«Ну вот, очередной мудак, что воспринимает женщину, как инкубатор», — расстраивается Нелли, осознавая, что жизнь, возможно, станет ещё хуже, чем раньше. С Ренатом-то её связывают хотя бы узы брака, а вот для Баринова она обуза, над которой надо трястись, лишь бы ребенка не потеряла. Горько понимать, что в этом мире нет для неё близких людей, которые стали бы защищать просто потому, что это она, Нелли. — «Какая же я дура, что так наивно понадеялась на появление хоть одного друга. Видимо, придется самой выкручиваться из сложившейся ситуации. Ни за что не позволю какому-то левому мужику воспитывать моего малыша. Я бы даже Ренату в этом деле не доверилась, что уж говорить о человеке с фамилией Баринов?».
Прежде, чем она успевает возмутиться происходящему, в дверь палаты стучат. И, только получают разрешения войти, появляется молоденькая медсестричка, держащая на руках поднос. Нелли ожидает увидеть на нём еду, но, как и всегда в последнее время, ожидания не оправдывается — на холодном железе разложены хирургические инструменты и всё, что нужно для перевязки: бинты, пластырь, марлевые повязки, антисептик и мазь.
— Время для обработки, — говорит девушка, обращаясь даже не к своей пациентке, а к мужчине, что сидит с ней рядом. Что очень сильно возмущает Нелли. В очередной раз.
— Господин Баринов, попрошу вас выйти, — более, чем официально, просит Соколова посетителя. Ей совсем не улыбается, если он увидит её без одежды. Хотя, кто знает, что он тут творил, пока она пребывала в безсознанке. Видя, что тот даже не собирается шевелиться, добавляет погромче, — мой муж пока не мёртв, и вам не нужно брать на себя его обязанности хотя бы в этом деле. Вы, наверно, не в курсе, но вам вообще нежелательно смотреть на моё лицо, тем более на тело. — Нелли никогда не была религиозна, но вдруг вспомнила об Аллахе. Может, поняла, что только высшие силы и помогут?
Карим не пререкается с ней, молча поднимается со своего стула и покидает комнату. Только после этого у девушки получается расслабиться.
— Какой-то ваш муж не дружелюбный, — замечает медсестра, начиная процедуру. Снимает старые повязки, осматривает швы, цокает довольно, будто увидела шедевр истинного мастера. И работает руками так, будто они были созданы для подобных действий, — а вообще, я никогда ещё не видела такого заботливого супруга. Он от вашей койки ни на шаг не отходил, а до этого, пока вы были в реанимации, сидел рядом с отделением и беспокоился.
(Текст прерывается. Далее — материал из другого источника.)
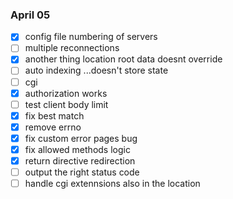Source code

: ### April 05
- [x] config file numbering of servers
- [ ] multiple reconnections
- [x] another thing location root data doesnt override
- [ ] auto indexing ...doesn't store state
- [ ] cgi
- [x] authorization works
- [ ] test client body limit
- [x] fix best match
- [x] remove errno
- [x] fix custom error pages bug
- [x] fix allowed methods logic
- [x] return directive redirection
- [ ] output the right status code
- [ ] handle cgi extennsions also in the location
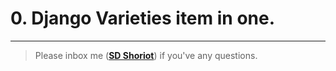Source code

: # 0. Django Varieties item in one.


---


> Please inbox me (**[SD Shoriot](https://www.facebook.com/shoriot)**) if you've any questions.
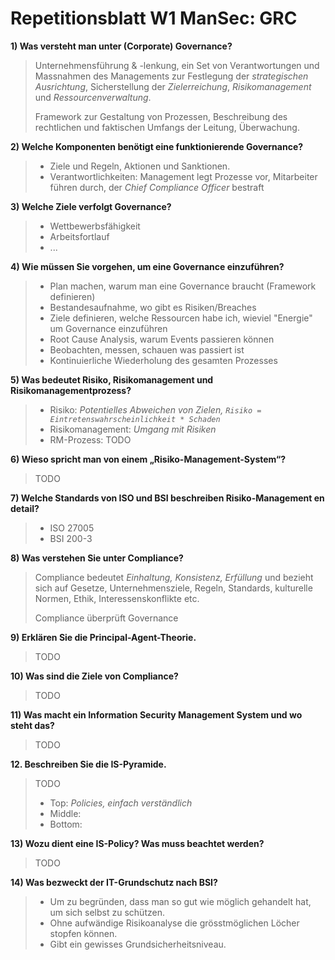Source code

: # Repetitionsblatt W1 ManSec: GRC

**1) Was versteht man unter (Corporate) Governance?**

> Unternehmensführung & -lenkung, ein Set von Verantwortungen und Massnahmen des Managements zur Festlegung der _strategischen Ausrichtung_, Sicherstellung der _Zielerreichung_, _Risikomanagement_ und _Ressourcenverwaltung_.
>
>Framework zur Gestaltung von Prozessen, Beschreibung des rechtlichen und faktischen Umfangs der Leitung, Überwachung.

**2) Welche Komponenten benötigt eine funktionierende Governance?**

> * Ziele und Regeln, Aktionen und Sanktionen.
> * Verantwortlichkeiten: Management legt Prozesse vor, Mitarbeiter führen durch, der _Chief Compliance Officer_ bestraft

**3) Welche Ziele verfolgt Governance?**

> * Wettbewerbsfähigkeit
> * Arbeitsfortlauf
> * ...

**4) Wie müssen Sie vorgehen, um eine Governance einzuführen?**

> * Plan machen, warum man eine Governance braucht (Framework definieren)
> * Bestandesaufnahme, wo gibt es Risiken/Breaches
> * Ziele definieren, welche Ressourcen habe ich, wieviel "Energie" um Governance einzuführen
> * Root Cause Analysis, warum Events passieren können
> * Beobachten, messen, schauen was passiert ist
> * Kontinuierliche Wiederholung des gesamten Prozesses

**5) Was bedeutet Risiko, Risikomanagement und Risikomanagementprozess?**

> * Risiko: _Potentielles Abweichen von Zielen, `Risiko = Eintretenswahrscheinlichkeit * Schaden`_
> * Risikomanagement: _Umgang mit Risiken_
> * RM-Prozess: TODO

**6) Wieso spricht man von einem „Risiko-Management-System“?**

> TODO

**7) Welche Standards von ISO und BSI beschreiben Risiko-Management en detail?**

> * ISO 27005
> * BSI 200-3

**8) Was verstehen Sie unter Compliance?**

> Compliance bedeutet _Einhaltung, Konsistenz, Erfüllung_ und bezieht sich auf Gesetze, Unternehmensziele, Regeln, Standards, kulturelle Normen, Ethik, Interessenskonflikte etc.
>
> Compliance überprüft Governance

**9) Erklären Sie die Principal-Agent-Theorie.**

> TODO

**10) Was sind die Ziele von Compliance?**

> TODO

**11) Was macht ein Information Security Management System und wo steht das?**

> TODO

**12. Beschreiben Sie die IS-Pyramide.**

> TODO
>
> * Top: _Policies, einfach verständlich_
> * Middle:
> * Bottom:

**13) Wozu dient eine IS-Policy? Was muss beachtet werden?**

> TODO

**14) Was bezweckt der IT-Grundschutz nach BSI?**

> * Um zu begründen, dass man so gut wie möglich gehandelt hat, um sich selbst zu schützen.
> * Ohne aufwändige Risikoanalyse die grösstmöglichen Löcher stopfen können. 
> * Gibt ein gewisses Grundsicherheitsniveau.

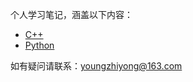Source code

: 个人学习笔记，涵盖以下内容：

* [C++](cpp/SUMMARY.md)
* [Python](python/SUMMARY.md)


如有疑问请联系：<youngzhiyong@163.com>
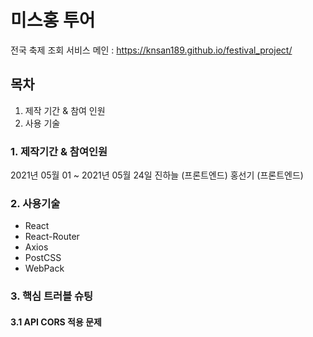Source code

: # 미스홍 투어

전국 축제 조회 서비스
메인 : https://knsan189.github.io/festival_project/

## 목차

1. 제작 기간 & 참여 인원
2. 사용 기술

### 1. 제작기간 & 참여인원
2021년 05월 01 ~ 2021년 05월 24일
진하늘 (프론트엔드)
홍선기 (프론트엔드)

### 2. 사용기술
- React
- React-Router
- Axios
- PostCSS
- WebPack

### 3. 핵심 트러블 슈팅

#### 3.1 API CORS 적용 문제
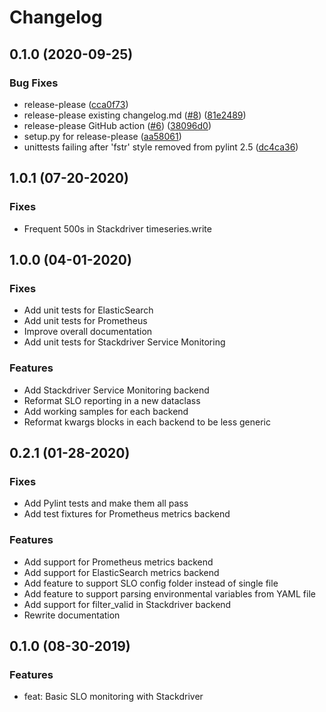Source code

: # Changelog

## 0.1.0 (2020-09-25)


### Bug Fixes

* release-please ([cca0f73](https://www.github.com/google/slo-generator/commit/cca0f7384099f6ce0b5fa6ff1a99453194b93442))
* release-please existing changelog.md ([#8](https://www.github.com/google/slo-generator/issues/8)) ([81e2489](https://www.github.com/google/slo-generator/commit/81e2489b31d1bd381be07459f60fb21adfd25df3))
* release-please GitHub action ([#6](https://www.github.com/google/slo-generator/issues/6)) ([38096d0](https://www.github.com/google/slo-generator/commit/38096d0e756f7d37859a14530bc1a337fcb3ee16))
* setup.py for release-please ([aa58061](https://www.github.com/google/slo-generator/commit/aa58061ef57608a520de97308180470dc4f41393))
* unittests failing after 'fstr' style removed from pylint 2.5 ([dc4ca36](https://www.github.com/google/slo-generator/commit/dc4ca3622aca72c9c024edee8c310dfdc2047358))

## 1.0.1 (07-20-2020)

### Fixes
* Frequent 500s in Stackdriver timeseries.write

## 1.0.0 (04-01-2020)

### Fixes
* Add unit tests for ElasticSearch
* Add unit tests for Prometheus
* Improve overall documentation
* Add unit tests for Stackdriver Service Monitoring

### Features
* Add Stackdriver Service Monitoring backend
* Reformat SLO reporting in a new dataclass
* Add working samples for each backend
* Reformat kwargs blocks in each backend to be less generic

## 0.2.1 (01-28-2020)

### Fixes
* Add Pylint tests and make them all pass
* Add test fixtures for Prometheus metrics backend

### Features
* Add support for Prometheus metrics backend
* Add support for ElasticSearch metrics backend
* Add feature to support SLO config folder instead of single file
* Add feature to support parsing environmental variables from YAML file
* Add support for filter_valid in Stackdriver backend
* Rewrite documentation

## 0.1.0 (08-30-2019)

### Features
* feat: Basic SLO monitoring with Stackdriver
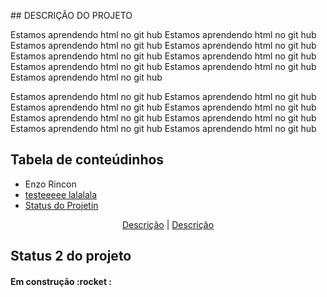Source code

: <!-- LALALAL >
<!-- IMAGEM USANDO MARKDOWN
![IMAGEM.png](/img/IMAGEM.png)-->
<!-- 
![IMAGEM.png](./img/IMAGEM.png)

<p width="100%" align="center">
    <img src="img/IMAGEM.png" width="33%" >

</p> -->

<!-- # TITULO O QUE É MARKDOWN?
## TITULO É UMA LINGUAGEM DE MARCAÇÃO 
###### ANIMAL!!!!!!!!!!!!!!!!!

<H1> SOCORROOOO </H1>
<H6> O  ENZO ESTÁ ME MATANDOOOOOOO</H6> -->
<p id= descriçãoProjeto> </p>
## DESCRIÇÃO DO PROJETO

<P align="left"> 
Estamos aprendendo html no git hub  Estamos aprendendo html no git hub Estamos aprendendo html no git hub Estamos aprendendo html no git hub Estamos aprendendo html no git hub Estamos aprendendo html no git hub Estamos aprendendo html no git hub Estamos aprendendo html no git hub Estamos aprendendo html no git hub 
</p>

<p align="left">
Estamos aprendendo html no git hub Estamos aprendendo html no git hub Estamos aprendendo html no git hub          Estamos aprendendo html no git hub Estamos aprendendo html no git hub Estamos aprendendo html no git hub Estamos aprendendo html no git hub Estamos aprendendo html no git hub </p>

## Tabela de conteúdinhos

<ul>
    <li> Enzo Rincon </li>
    <li><A href="#tabela-de-conteúdinhos">  testeeeee lalalala</A></li>
    <li><a href="#StatusProjeto">Status do Projetin</a></li>

</ul>
<p align ="center">
<a href ="#descriçãoProjeto"> Descrição</a> | 
<a href ="#descriçãoProjeto"> Descrição</a>
</p>

<p id="StatusProjeto"></p>

## Status 2 do projeto 
<h4 align="left"> Em construção :rocket : </h4>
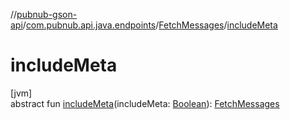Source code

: //[pubnub-gson-api](../../../index.md)/[com.pubnub.api.java.endpoints](../index.md)/[FetchMessages](index.md)/[includeMeta](include-meta.md)

# includeMeta

[jvm]\
abstract fun [includeMeta](include-meta.md)(includeMeta: [Boolean](https://kotlinlang.org/api/latest/jvm/stdlib/kotlin/-boolean/index.html)): [FetchMessages](index.md)

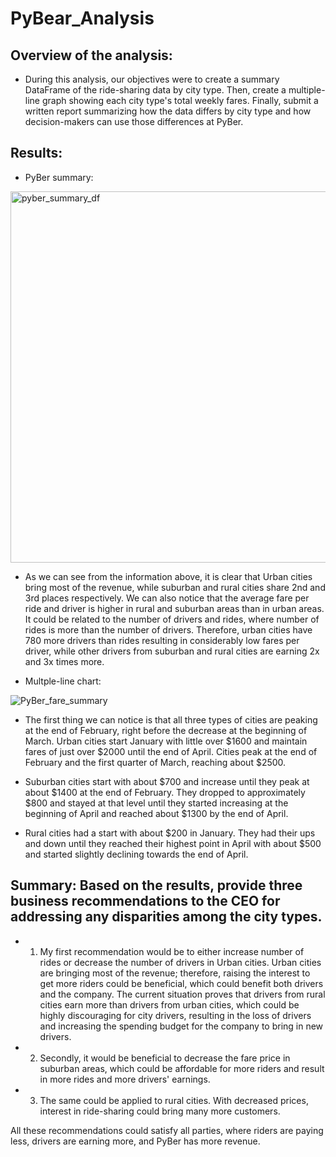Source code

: # PyBear_Analysis

## Overview of the analysis: 
- During this analysis, our objectives were to create a summary DataFrame of the ride-sharing data by city type. Then, create a multiple-line graph showing each city type's total weekly fares. Finally, submit a written report summarizing how the data differs by city type and how decision-makers can use those differences at PyBer.

## Results:

- PyBer summary:

<img width="594" alt="pyber_summary_df" src="https://user-images.githubusercontent.com/89552059/180623662-549a1373-471e-4364-8595-4c4dd426352e.png">

- As we can see from the information above, it is clear that Urban cities bring most of the revenue, while suburban and rural cities share 2nd and 3rd places respectively. We can also notice that the average fare per ride and driver is higher in rural and suburban areas than in urban areas. It could be related to the number of drivers and rides, where number of rides is more than the number of drivers. Therefore, urban cities have 780 more drivers than rides resulting in considerably low fares per driver, while other drivers from suburban and rural cities are earning 2x and 3x times more. 

- Multple-line chart:

![PyBer_fare_summary](https://user-images.githubusercontent.com/89552059/180623678-1557d17d-3047-4bed-9240-a82a14ab87a8.png)

- The first thing we can notice is that all three types of cities are peaking at the end of February, right before the decrease at the beginning of March. 
Urban cities start January with little over $1600 and maintain fares of just over $2000 until the end of April. Cities peak at the end of February and the first quarter of March, reaching about $2500. 

- Suburban cities start with about $700 and increase until they peak at about $1400 at the end of February. They dropped to approximately $800 and stayed at that level until they started increasing at the beginning of April and reached about $1300 by the end of April. 

- Rural cities had a start with about $200 in January. They had their ups and down until they reached their highest point in April with about $500 and started slightly declining towards the end of April. 


## Summary: Based on the results, provide three business recommendations to the CEO for addressing any disparities among the city types.
- 1) My first recommendation would be to either increase number of rides or decrease the number of drivers in Urban cities. Urban cities are bringing most of the revenue; therefore, raising the interest to get more riders could be beneficial, which could benefit both drivers and the company. The current situation proves that drivers from rural cities earn more than drivers from urban cities, which could be highly discouraging for city drivers, resulting in the loss of drivers and increasing the spending budget for the company to bring in new drivers.

- 2) Secondly, it would be beneficial to decrease the fare price in suburban areas, which could be affordable for more riders and result in more rides and more drivers' earnings.

- 3) The same could be applied to rural cities. With decreased prices, interest in ride-sharing could bring many more customers.

All these recommendations could satisfy all parties, where riders are paying less, drivers are earning more, and PyBer has more revenue. 

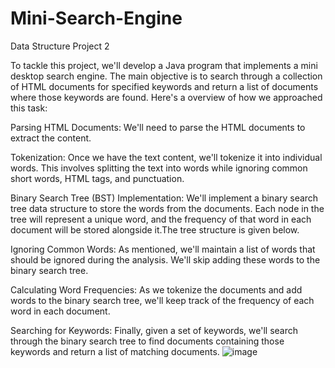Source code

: # Mini-Search-Engine
Data Structure Project 2

To tackle this project, we'll develop a Java program that implements a mini desktop search engine. The main objective is to search through a collection of HTML documents for specified keywords and return a list of documents where those keywords are found. Here's a  overview of how we approached this task:

Parsing HTML Documents: We'll need to parse the HTML documents to extract the content. 

Tokenization: Once we have the text content, we'll tokenize it into individual words. This involves splitting the text into words while ignoring common short words, HTML tags, and punctuation.

Binary Search Tree (BST) Implementation: We'll implement a binary search tree data structure to store the words from the documents. Each node in the tree will represent a unique word, and the frequency of that word in each document will be stored alongside it.The tree structure is given below. 

Ignoring Common Words: As mentioned, we'll maintain a list of words that should be ignored during the analysis. We'll skip adding these words to the binary search tree.

Calculating Word Frequencies: As we tokenize the documents and add words to the binary search tree, we'll keep track of the frequency of each word in each document.

Searching for Keywords: Finally, given a set of keywords, we'll search through the binary search tree to find documents containing those keywords and return a list of matching documents.
![image](https://github.com/asudesozcu/Mini-Search-Engine/assets/119735252/6f1f9dd9-99a2-4f89-9431-6c4c029d6c48)
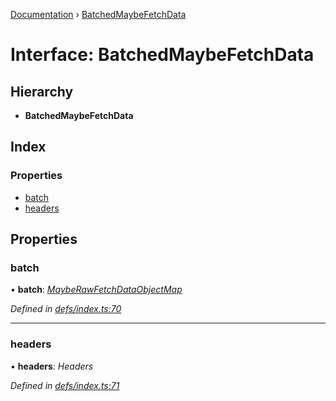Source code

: [Documentation](../README.md) › [BatchedMaybeFetchData](batchedmaybefetchdata.md)

# Interface: BatchedMaybeFetchData

## Hierarchy

* **BatchedMaybeFetchData**

## Index

### Properties

* [batch](batchedmaybefetchdata.md#batch)
* [headers](batchedmaybefetchdata.md#headers)

## Properties

###  batch

• **batch**: *[MaybeRawFetchDataObjectMap](mayberawfetchdataobjectmap.md)*

*Defined in [defs/index.ts:70](https://github.com/badbatch/graphql-box/blob/8313ce9/packages/fetch-manager/src/defs/index.ts#L70)*

___

###  headers

• **headers**: *Headers*

*Defined in [defs/index.ts:71](https://github.com/badbatch/graphql-box/blob/8313ce9/packages/fetch-manager/src/defs/index.ts#L71)*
«Беспокоится разве что о ребёнке, но уж никак не обо мне», — хочется крикнуть Нелли, выражая всем этим свое неприятие ситуации. Но она не может позволить себе вновь опуститься до истерик. Уже известно, что они никак не помогают, лишь портят ситуацию. Она лишь говорит:
— Он мне не муж, я его даже не знаю, — и надеется на то, что после этого Кариму запретят её посещать.
Но не тут-то было. Либо мужчина успел приплатить всему персоналу клиники, который страдает от маленьких бюджетных зарплат, либо он харизматичный настолько, что они быстренько перешли на его сторону, но факт остается фактом — он так и продолжает навещать жену своего друга, пытаясь с ней поговорить. Нелли в первое время чаще всего уходит в полное отрицание, не желая, чтобы некто, нажившийся на её семейном несчастье, пытался ещё и в душу к ней залезть. Хватило одного Рената, который то кнутом, то пряником обращался с ней, как с породистой лошадью. По сути, она ею и является, не представляет никакой иной ценности, кроме родства с Башаровым. И раньше люди пытались давить на её отца через дочь, но обычно им этого не удавалось, так как тот давным-давно поставил крест на ребёнке, теперь же, находясь в безвыходной ситуации, Нелли уже и сама не знает что ей делать, уж не попросить ли отца о помощи снова, в этот раз предложив что-нибудь более серьезное, чем просто слова. «Не сработает. Он маму в психушку упёк просто из-за того, что не захотел с ней возиться, уверена, со мной поступит точно также, если представится возможность», — вариантов не так много, но девушка пытается учесть каждый.